Request →
Resume the discussion of search engines and personalization below, continuing right after its last sentence.

Supplied passage →
It’s what we often do as humans, but a computer can do it so much faster and so much more reliably, repeatably, and of course, at scale. We as humans can usually track five, six, maybe ten different features at a time, and synthesize them and say, “Ah, I see a pattern there.” The machine, given enough examples of those features, can do that at massive scale. That’s really what’s transforming the search industry these days. And back to the original question around Trump, that’s it’s ripe for manipulation by third-party sources. We’ve all seen the questions about Russia. We are aware of the battle going on around bots and spam. There’s essentially a constant battle over what features are chosen and not chosen, and if you think about it, as soon as you make that choice of feature, it then becomes a target for somebody to manipulate it in an adversarial way.

Let’s get to the bigger picture. Does it really have to be this way? Does search really need to be a black box controlled by a company like Google? One of Google’s responses to Trump’s accusations was that they really work hard on making a great black box that works really well to provide relevant content. What they didn’t say is, maybe we should provide you explicit personalization, allowing you to make some choices about the kind of search results you want. How would things be different if that were possible? And is it possible?

Well yes; it’s software. Most people like to say, “Anything’s possible in software, given enough time and money.” Would consumers actually even want it or care about it? People who are in the know and understand the things that can go wrong with a system that doesn’t have those capabilities would cheer it on. Privacy and security experts would be interested. But would the average everyday consumer?

Dataset entries →
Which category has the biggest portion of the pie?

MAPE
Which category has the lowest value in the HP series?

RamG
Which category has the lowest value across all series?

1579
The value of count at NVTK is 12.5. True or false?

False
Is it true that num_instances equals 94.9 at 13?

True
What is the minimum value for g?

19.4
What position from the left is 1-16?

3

Exercise answer →
Would the everyday consumer who is swimming in a sea of information want it? Probably not. If you’re looking up a recipe for barbecued chicken, do you really need to know why the algorithm chose the recipe? You either like the recipes or not, and if you don’t like them, it’s just as easy for you to retarget your queries.

And we should mention that there are other search engines besides Google. Nobody’s forcing anybody to use Google. Microsoft has a perfectly viable search engine, Bing. For those who like privacy, DuckDuckGo has made its whole living these days around being the search engine that doesn’t put you in the bubble, that doesn’t personalize toward you, and that tries to be more clear about what’s going on. In fact, some chunk of DuckDuckGo’s code base is open source. I’m not an advocate for them. I do use them a lot. One of the things I do as a search user is I switch between search engines, just to see how and why they’re biasing results in different ways toward me.

We mentioned two things that could be different. You could have a white box that showed you how the algorithm is working. We get that on Netflix where it says, “Because you watched this, we’re now recommending these movies.” Sometimes in email you get explanations of why a recommendation was made. And the other thing that you mentioned is that we could set our own parameters and change the weights, as in the Money Magazine ‘Best Cities’ examples. Are there other things that could be different? What else could be different in terms of the way that search could work?

We spend a lot of time trying to understand users’ intent and unfortunately human language has a lot of ambiguity. You’re starting to see with tools like Siri and Google Home and Alexa is a movement towards natural language dialogue. I think we all see some part of the future where we can actually have a conversation with the bot, and the bot is then able to ask clarifying questions. By asking those clarifying questions, it’s able to suss out your meaning. If I say, “Hey Dan, where’s the bank?” I might be looking for cash or a place to land my canoe. So context and all of those kinds of things matter, and search engines and bots are always looking for ways to help users better express their information need, what they’re looking for.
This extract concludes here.